Exercise goal: Your response should consist solely of the lines from the one containing "obs_anoms, 1832: 0.806 -> 0.93" through the end of the data, copied exactly.

Edit difference data:
···

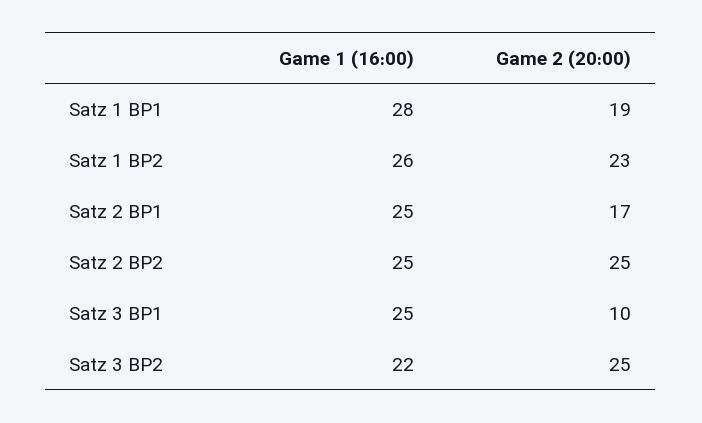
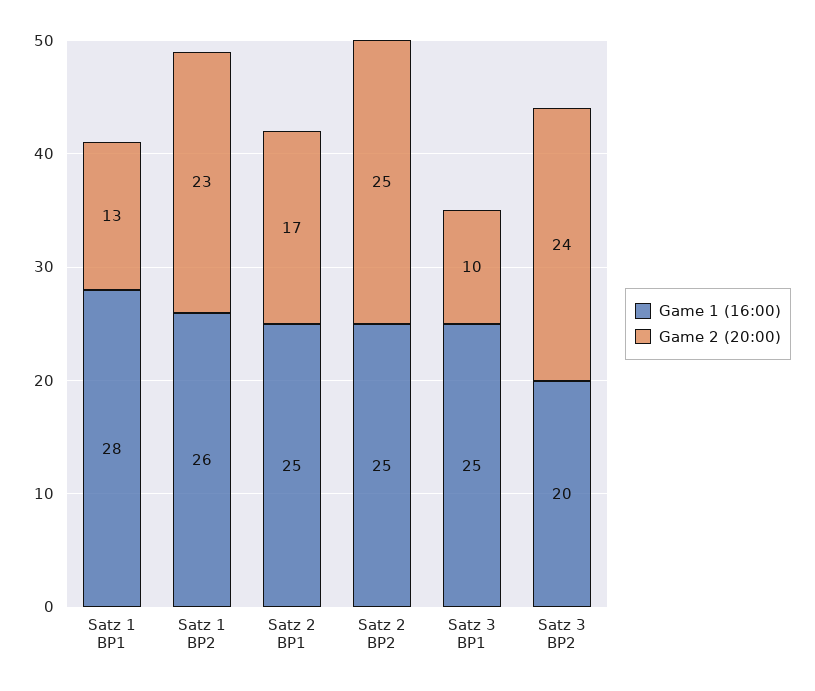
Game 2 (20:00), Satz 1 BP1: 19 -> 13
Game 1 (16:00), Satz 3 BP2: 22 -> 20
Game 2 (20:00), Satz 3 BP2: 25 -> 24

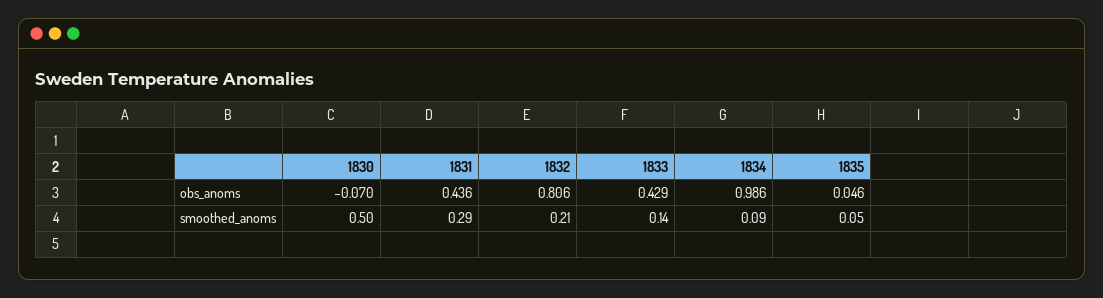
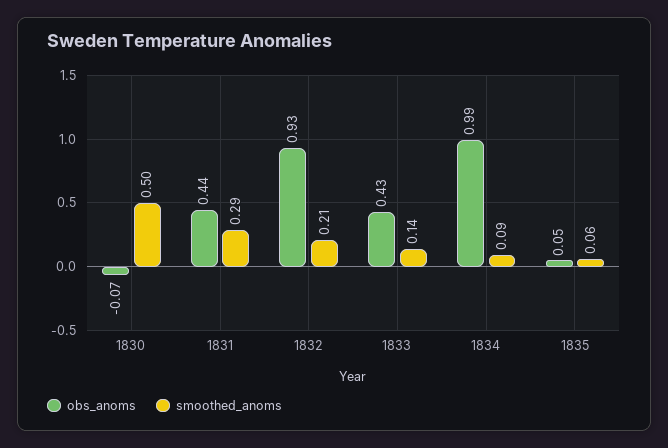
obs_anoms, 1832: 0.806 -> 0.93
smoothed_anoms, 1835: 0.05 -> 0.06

···

Written solution:
obs_anoms, 1832: 0.806 -> 0.93
smoothed_anoms, 1835: 0.05 -> 0.06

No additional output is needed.